8. In the action against the corporation, the error in receiving the “verdicts” with leave reserved, upon which the judge subsequently entered verdicts for the defendant, did not affect the result since, in any event, verdicts ought to have been directed for the defendant at the close of the evidence. There was no evidence whatever that Finley was operating the plane of the corporate defendant as its agent, or in its behalf, or otherwise than for his own benefit as the hirer of it. The plaintiff contends that G. L. (Ter. Ed.) c. 231, § 85A, applies so that registration in the name of the corporate defendant was “prima facie evidence that it was then being operated by and under the control of a person for whose conduct the defendant was legally responsible.” But this statute applies only to actions “arising out of an 'accident or collision in which a motor vehicle was involved,” and in our view an airplane is not a “motor vehicle” within the meaning of this section. No doubt in a sense an airplane is a vehicle, and it contains a motor, but the words “motor vehicle” had been defined in our statutes as early as 1902 in terms referring only to surface vehicles. St. 1902, c. 315, § 4. A similar definition has remained continuously upon the statute book since St. 1909, c. 534, § 1. See now G. L. (Ter. Ed.) c. 90, § 1, as amended. Registration of aircraft was required by St. 1913, c. 663, § 2. Provisions relating to aircraft have always been separate from those relating to surface vehicles, and when definitions were introduced into the laws relating to aeronautics, a definition of the word aircraft was included. St. 1928, c. 388, § 1. See now G. L. (Ter. Ed.) c. 90, § 35, as appearing in St. 1946, c. 507. In our opinion, when what is now G. L. (Ter. Ed.) *108c. 231, § 85A, was first enacted by St. 1928, c. 317, § 1, the words motor vehicle had both in statutory and in common usage become so fully identified with surface vehicles that if the Legislature had intended to include aircraft it would have mentioned them specifically, as was done, for example, in St. 1923, c. 370. McBoyle v. United States, 283 U. S. 25. See Fleming v. Spracklin, 64 D. L. R. 382.

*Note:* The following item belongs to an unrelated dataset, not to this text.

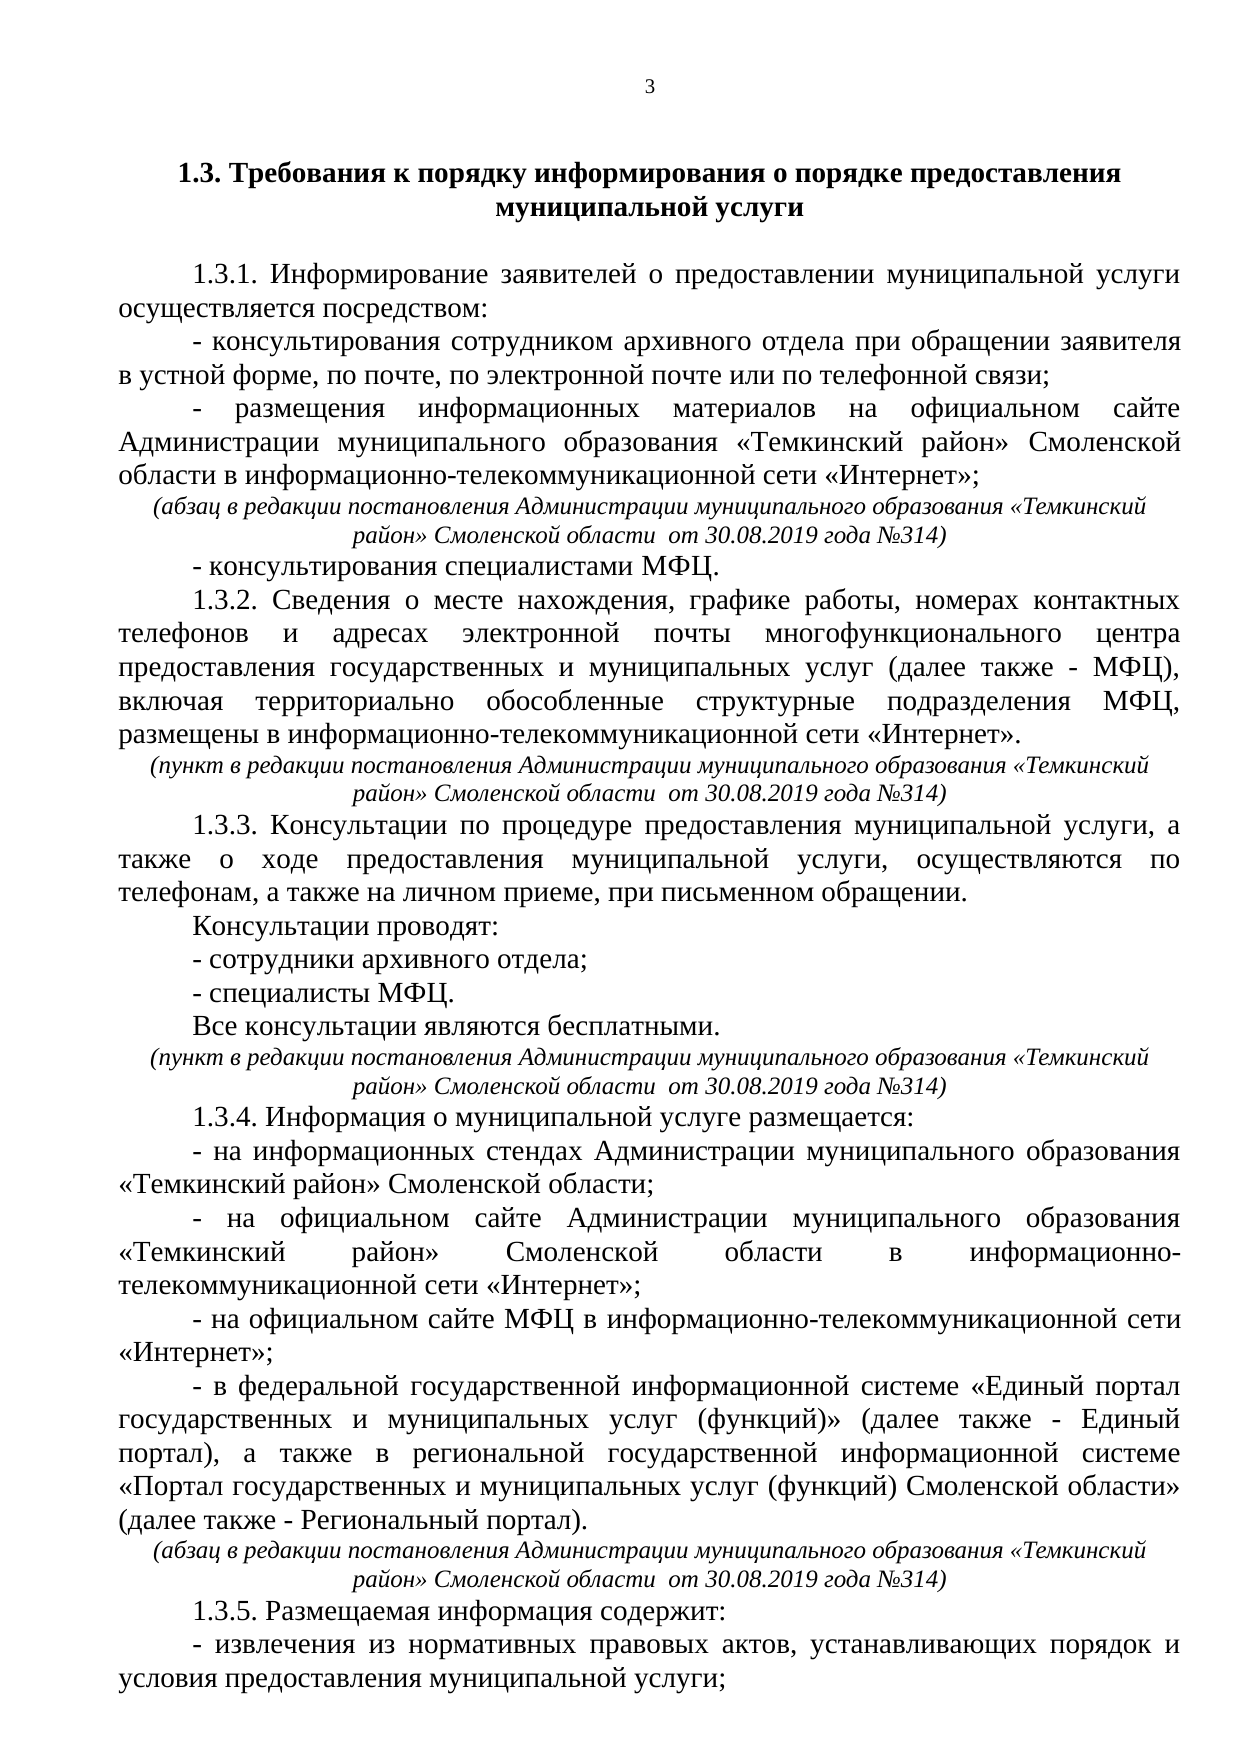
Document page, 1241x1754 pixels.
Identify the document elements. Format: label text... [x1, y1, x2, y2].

9. There was no error in the denial of the plaintiff’s motion, filed after trial, to amend his declaration against the corporate defendant in such a manner as to shift the alleged ground of liability. At best the allowance of such an amendment was discretionary, and in our opinion there was no evidence to support the new ground which the plaintiff sought to set up.

We have dealt with all exceptions which it is necessary to deal with in reaching the present decision and also with such questions as seem likely to arise at a second trial.

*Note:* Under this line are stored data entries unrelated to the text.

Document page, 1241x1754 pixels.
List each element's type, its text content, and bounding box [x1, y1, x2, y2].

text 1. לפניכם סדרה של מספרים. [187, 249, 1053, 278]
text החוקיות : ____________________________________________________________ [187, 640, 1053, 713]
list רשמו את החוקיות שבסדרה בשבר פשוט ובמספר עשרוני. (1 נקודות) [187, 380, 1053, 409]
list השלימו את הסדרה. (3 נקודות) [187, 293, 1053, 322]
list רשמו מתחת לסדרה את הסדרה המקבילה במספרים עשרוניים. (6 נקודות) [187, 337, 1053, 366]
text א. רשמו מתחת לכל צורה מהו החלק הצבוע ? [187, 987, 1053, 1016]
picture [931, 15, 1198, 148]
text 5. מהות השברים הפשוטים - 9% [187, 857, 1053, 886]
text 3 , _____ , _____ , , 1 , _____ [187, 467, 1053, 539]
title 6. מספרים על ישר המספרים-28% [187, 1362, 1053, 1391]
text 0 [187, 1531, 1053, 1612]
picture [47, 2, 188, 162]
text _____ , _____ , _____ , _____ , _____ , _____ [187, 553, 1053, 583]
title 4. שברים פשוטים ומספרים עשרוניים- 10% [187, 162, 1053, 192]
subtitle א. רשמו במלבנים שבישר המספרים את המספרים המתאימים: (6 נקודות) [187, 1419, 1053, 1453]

In the action of Rich v. Finley the defendant’s exceptions are sustained.

In the action of Rich v. Standard Air Service, Inc., the plaintiff’s exceptions are overruled, and in accordance with a statement in the defendant’s brief in that case that its exceptions are to be waived if the plaintiff’s exceptions are overruled, the defendant’s exceptions are treated as waived, and are dismissed. Judgment is to be entered for the defendant. So ordered.